» Problem description:
Return every line of the extracted text from the items, keeping each one unchanged and in its original order. Leave the pictures out of your answer.

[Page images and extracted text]

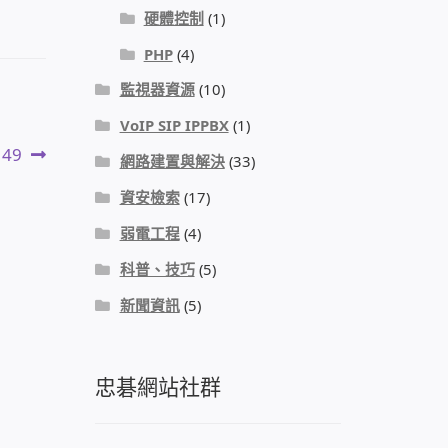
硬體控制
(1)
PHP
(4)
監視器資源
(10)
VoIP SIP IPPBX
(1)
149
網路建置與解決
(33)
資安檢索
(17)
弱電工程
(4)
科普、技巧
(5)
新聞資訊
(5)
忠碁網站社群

» Task result:
硬體控制
(1)
PHP
(4)
監視器資源
(10)
VoIP SIP IPPBX
(1)
149
網路建置與解決
(33)
資安檢索
(17)
弱電工程
(4)
科普、技巧
(5)
新聞資訊
(5)
忠碁網站社群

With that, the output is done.